Four revolving plot lines keep the reader involved and often amused. The structure is very similar to others in the series, with the familiar cast of characters appearing. Precious Ramotswe is on the case of a mystery guide who has been left a large legacy by a grateful American tourist who remembers their kindness. The only trouble the now 'late' tourist can not remember the name, or the name of the company they worked for. Precious and Mma Makutsi must travel to the area to discover this man.

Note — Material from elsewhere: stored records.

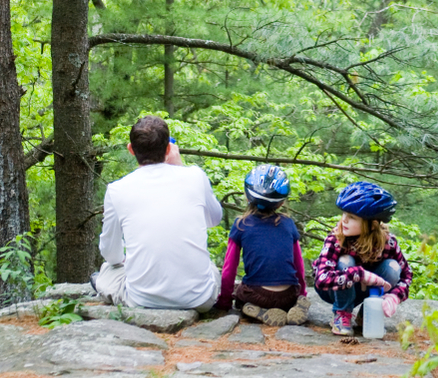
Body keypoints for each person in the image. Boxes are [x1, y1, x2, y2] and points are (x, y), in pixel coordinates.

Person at [92, 115, 222, 310]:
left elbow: (111, 255)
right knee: (211, 268)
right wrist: (180, 166)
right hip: (199, 300)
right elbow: (214, 219)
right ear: (169, 149)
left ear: (131, 150)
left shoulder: (117, 190)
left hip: (142, 301)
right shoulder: (196, 176)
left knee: (107, 270)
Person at [312, 182, 412, 335]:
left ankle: (368, 314)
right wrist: (359, 274)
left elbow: (406, 274)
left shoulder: (387, 242)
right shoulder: (336, 239)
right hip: (334, 290)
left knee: (393, 267)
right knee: (345, 261)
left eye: (351, 217)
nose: (343, 220)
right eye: (344, 214)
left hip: (367, 291)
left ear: (372, 225)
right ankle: (342, 313)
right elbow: (321, 278)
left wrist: (395, 295)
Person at [216, 164, 309, 327]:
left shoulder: (240, 225)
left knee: (239, 291)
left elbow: (229, 269)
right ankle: (294, 307)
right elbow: (299, 265)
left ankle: (253, 309)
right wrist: (301, 293)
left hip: (256, 295)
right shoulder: (288, 223)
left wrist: (224, 301)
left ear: (247, 196)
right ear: (281, 203)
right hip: (288, 296)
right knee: (279, 291)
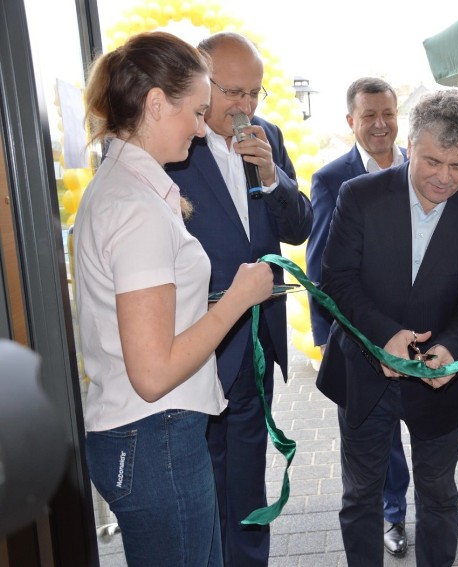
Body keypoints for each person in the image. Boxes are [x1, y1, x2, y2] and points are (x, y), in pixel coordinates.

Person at [75, 31, 273, 566]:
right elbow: (154, 372)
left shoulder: (128, 187)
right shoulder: (135, 205)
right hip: (155, 434)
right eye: (196, 111)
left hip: (150, 434)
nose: (202, 128)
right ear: (156, 103)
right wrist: (237, 299)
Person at [316, 89, 458, 567]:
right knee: (361, 494)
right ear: (411, 144)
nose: (444, 178)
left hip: (440, 383)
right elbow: (335, 279)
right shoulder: (358, 196)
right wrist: (384, 336)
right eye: (433, 161)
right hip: (364, 372)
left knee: (439, 497)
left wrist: (451, 350)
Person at [166, 31, 313, 567]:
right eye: (234, 93)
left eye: (256, 92)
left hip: (256, 343)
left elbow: (299, 228)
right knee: (202, 487)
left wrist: (274, 177)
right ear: (201, 83)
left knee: (248, 487)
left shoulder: (268, 135)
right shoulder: (175, 140)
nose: (246, 106)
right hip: (195, 347)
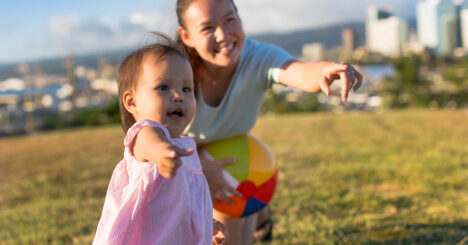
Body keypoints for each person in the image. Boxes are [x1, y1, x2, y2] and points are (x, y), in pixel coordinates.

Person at [175, 0, 364, 244]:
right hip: (182, 163)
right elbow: (150, 130)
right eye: (207, 28)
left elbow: (297, 70)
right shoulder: (175, 69)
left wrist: (323, 71)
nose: (223, 35)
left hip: (238, 158)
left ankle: (259, 215)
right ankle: (261, 214)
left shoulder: (258, 57)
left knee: (234, 234)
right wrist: (198, 165)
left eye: (230, 20)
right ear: (186, 36)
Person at [93, 34, 229, 245]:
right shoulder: (144, 134)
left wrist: (206, 223)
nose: (178, 96)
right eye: (163, 87)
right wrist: (163, 152)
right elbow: (153, 144)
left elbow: (186, 199)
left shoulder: (185, 144)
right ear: (132, 102)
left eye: (187, 88)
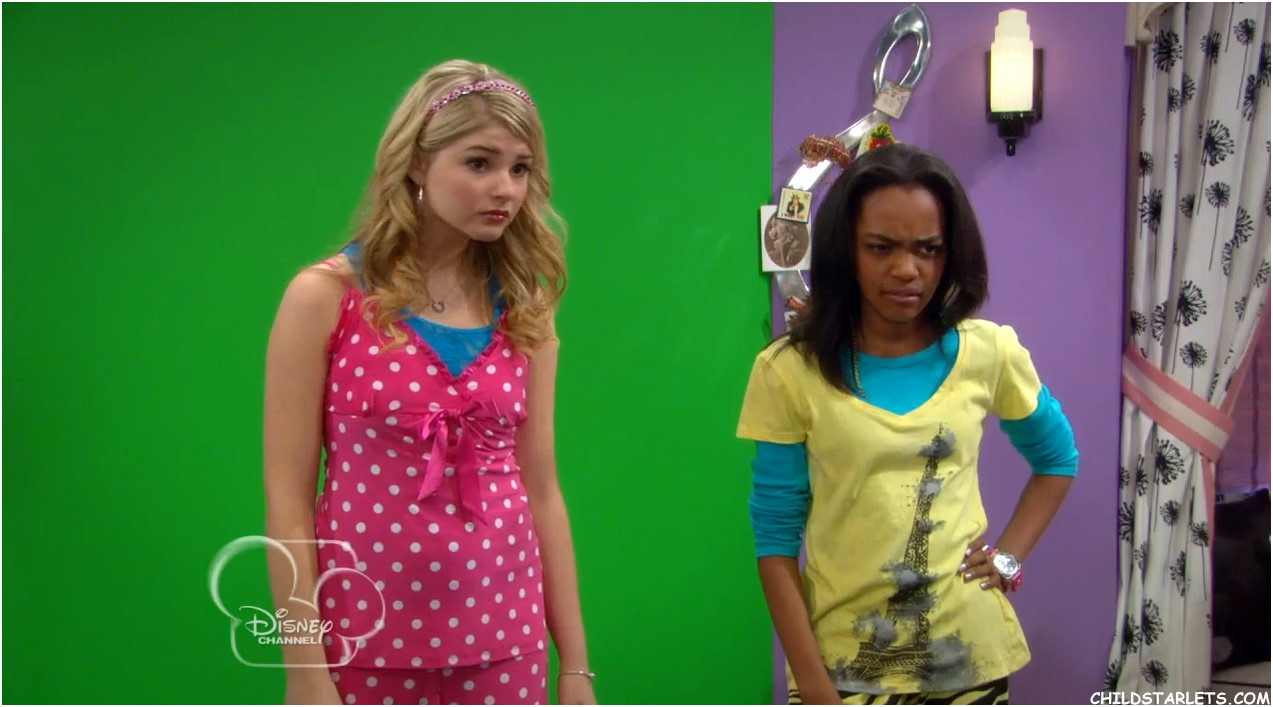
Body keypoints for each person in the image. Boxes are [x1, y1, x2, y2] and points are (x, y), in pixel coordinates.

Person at [263, 59, 596, 706]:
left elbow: (542, 489)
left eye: (519, 168)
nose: (504, 189)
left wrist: (576, 667)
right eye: (479, 163)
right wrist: (303, 671)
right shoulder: (325, 297)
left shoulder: (525, 307)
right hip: (362, 646)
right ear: (417, 162)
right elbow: (288, 497)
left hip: (507, 641)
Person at [737, 143, 1078, 704]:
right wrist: (814, 684)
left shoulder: (988, 351)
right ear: (845, 250)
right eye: (881, 247)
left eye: (928, 249)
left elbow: (1058, 460)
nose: (907, 269)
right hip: (842, 667)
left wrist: (1008, 557)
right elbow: (775, 541)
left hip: (969, 661)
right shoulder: (789, 370)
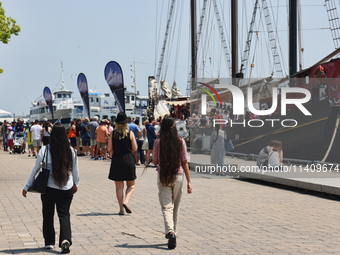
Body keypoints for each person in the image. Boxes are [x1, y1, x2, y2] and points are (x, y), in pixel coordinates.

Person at [22, 123, 79, 254]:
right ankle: (65, 239)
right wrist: (76, 184)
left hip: (48, 188)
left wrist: (27, 187)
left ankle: (49, 242)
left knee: (48, 214)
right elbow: (75, 171)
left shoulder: (45, 150)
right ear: (65, 136)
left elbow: (35, 170)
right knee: (64, 214)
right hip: (66, 188)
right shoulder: (71, 151)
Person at [151, 116, 192, 250]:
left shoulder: (158, 142)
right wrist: (189, 182)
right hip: (178, 175)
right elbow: (185, 162)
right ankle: (173, 231)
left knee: (166, 207)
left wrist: (154, 158)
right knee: (176, 205)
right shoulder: (181, 142)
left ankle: (170, 232)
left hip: (163, 175)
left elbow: (155, 161)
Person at [107, 112, 137, 215]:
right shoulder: (130, 133)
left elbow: (109, 148)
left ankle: (121, 209)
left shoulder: (113, 133)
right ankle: (126, 201)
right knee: (131, 184)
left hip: (117, 160)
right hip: (128, 159)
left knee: (119, 187)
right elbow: (135, 148)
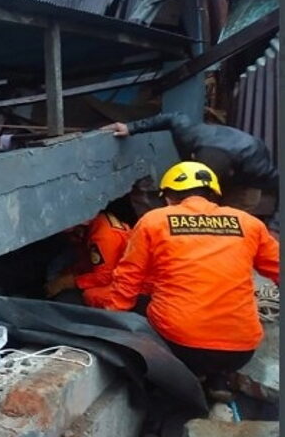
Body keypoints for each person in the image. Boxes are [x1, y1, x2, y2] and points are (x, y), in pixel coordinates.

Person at [98, 161, 280, 400]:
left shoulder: (154, 221)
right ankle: (218, 379)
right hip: (241, 350)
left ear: (168, 198)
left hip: (182, 346)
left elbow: (128, 278)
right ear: (214, 195)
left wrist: (112, 321)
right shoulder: (248, 223)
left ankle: (169, 382)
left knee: (141, 305)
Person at [102, 112, 278, 214]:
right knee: (195, 208)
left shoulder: (255, 164)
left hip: (241, 185)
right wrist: (131, 127)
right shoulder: (188, 135)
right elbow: (172, 117)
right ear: (193, 156)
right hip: (216, 160)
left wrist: (276, 227)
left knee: (230, 222)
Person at [44, 211, 133, 308]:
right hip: (115, 268)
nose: (70, 239)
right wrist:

You will love this addition to the series. The adventures are always entertaining.

perfect book club book.

The Wives of Henry Oades, by Johanna Moran is based on the true story of Henry Oades, a principled man whose first wife and children are abducted by the native Maori. His wife, Margaret endures six heinous years of slavery and emotional abuse being in captivity. Henry's life sucks pretty bad as well, and he is convinced his family is dead. After deeply grieving for many years, he eventually leaves their home in New Zealand and travels to Berkeley, California, where life gives him a second chance through his marriage to an attractive young widow named Nancy Foreland. Just when Henry's life starts getting back to normal, with his new wife and her baby, his first wife and their children show up. Seriously? How outrageous is that?

So here Henry is with his first wife, who of course he cannot turn away. But he really likes his new wife, what's a guy to do? Keep them both. They all begin living under the same roof, and of course the community freaks out. I think it's pretty lame, give the guy a chance to figure things out. It's such a tough situation. They end up taking it to court, and it turns into this insane trial.

There is SO much to discuss in this book. Perfect for book clubs, or solo reads. You cannot help but talk about it. Moran did such a great job portraying this story.

gilmore's second book.

If you enjoyed Jennifer Gilmore's debut novel, Golden Country, you will absolutely love her latest, Something Red. The story revolves around a jewish family circa 1979 living in Washington D.C. Gilmore tells the story of each member of the Goldstein family through alternating chapters. I really enjoy this format in a novel because you get to learn about each character individually.

The novel is incredibly well-researched and effectively captures the paranoia and fear that occupied the American psyche at the height of the Cold War. Gilmore includes the politics in a refreshing way and blends the culture of the time nicely. It's very coming of age AND funny. You will really enjoy this read.